Yale won’t have a chance this year to try for an Ivy League three-peat.

NCAA Basketball: Yale at Clemson Joshua S. Kelly-USA TODAY Sports

On paper, Yale was well positioned for an Ivy League three-peat, but an unsurprising announcement from their conference put that achievement on hold.

The Ivy League announced the cancelation of fall and winter sports for the 2020-21 season earlier this week — a decision unanimously made by the Ivy League Council of Presidents. Until that announcement, the league was scheduled to start its season in January, but a lot of Yale players were uncertain about what would actually happen. A significant amount of them decided to take a leave of absence.

“We had a conversation with each player and their families to discuss their individual situations,” Yale head coach James Jones said. “In the Ivy League, if you’re in school it counts as one of your semesters and you only get eight. So if you’re in school and we don’t play, you lose that opportunity.”

Only six players are currently on campus, but even that small group isn’t able to do any workouts together as the entire athletics department has reverted to Phase 0 of its pandemic reactivation plan due to a COVID-19 outbreak on the hockey team.

Before that outbreak, the basketball team was doing some conditioning and individual non-contact workouts.

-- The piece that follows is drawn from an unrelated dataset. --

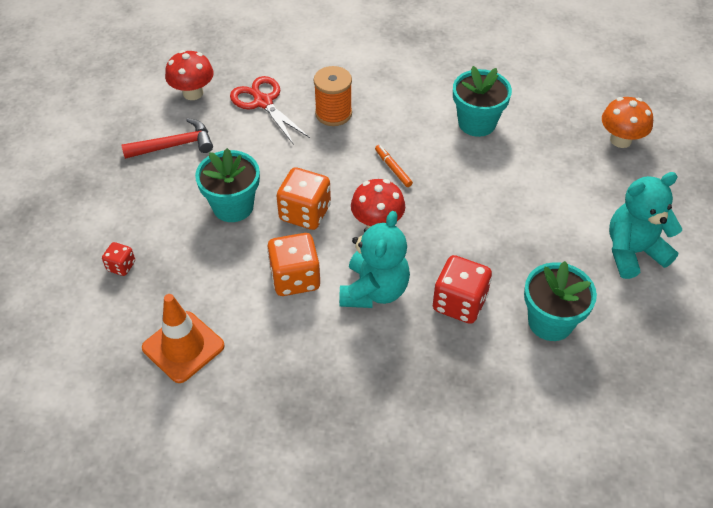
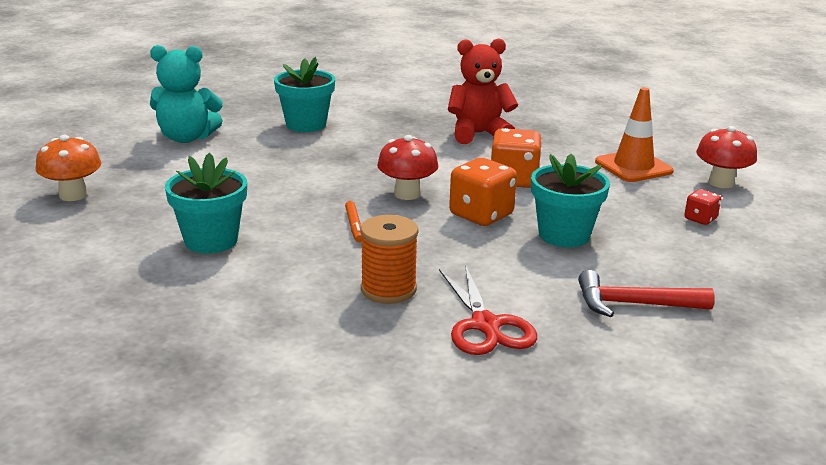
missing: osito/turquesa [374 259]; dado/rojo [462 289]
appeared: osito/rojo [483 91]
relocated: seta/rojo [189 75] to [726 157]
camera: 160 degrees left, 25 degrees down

Online meetings are the main thing still happening right now. The entire team does a Zoom meeting once a week, and players also do another weekly meeting with a coach and other members of their graduating class.

College basketball insider Jon Rothstein listed Jones as a head coach on the rise, saying it’s “not an oversight, it’s an insult” that he doesn’t get talked about more often. Jones has proven his success by winning the Ivy League in four of the last six years. The coach said he was excited about coaching this upcoming season because his team had all the right pieces to do something special.

“It’s always good when someone thinks you’re good,” Jones said. “It makes sense too though, we won the last two championships in a row, four of the last five. We have the Player of the Year coming back, another First Team All-League player coming back and the Defensive Player of the Year.”

Jones will miss out on the chance to coach Paul Atkinson before he becomes a graduate transfer. Atkinson was the Ivy League Co-Player of the year as a junior while averaging 17.6 points and 7.3 rebounds per game last season. The 6-foot-10 power forward also recorded four double-doubles and six games with 20+ points in conference play.

The team would’ve also counted with Co-Defensive Player of the Year Jalen Gabbidon, and Azar Swain who joined Atkinson in the 2020 First Team All-Ivy. All three of them were going to play as seniors with a roster filled with other experienced players.

It’s a disappointment that Jones, last season’s Ivy League Coach of the Year, won’t get to coach this specific group of players, but he prides himself in always having a positive attitude.

“As the Good Book says, this too shall pass,” Jones said. “We just have to make sure we’re tough enough, strong enough to fight.”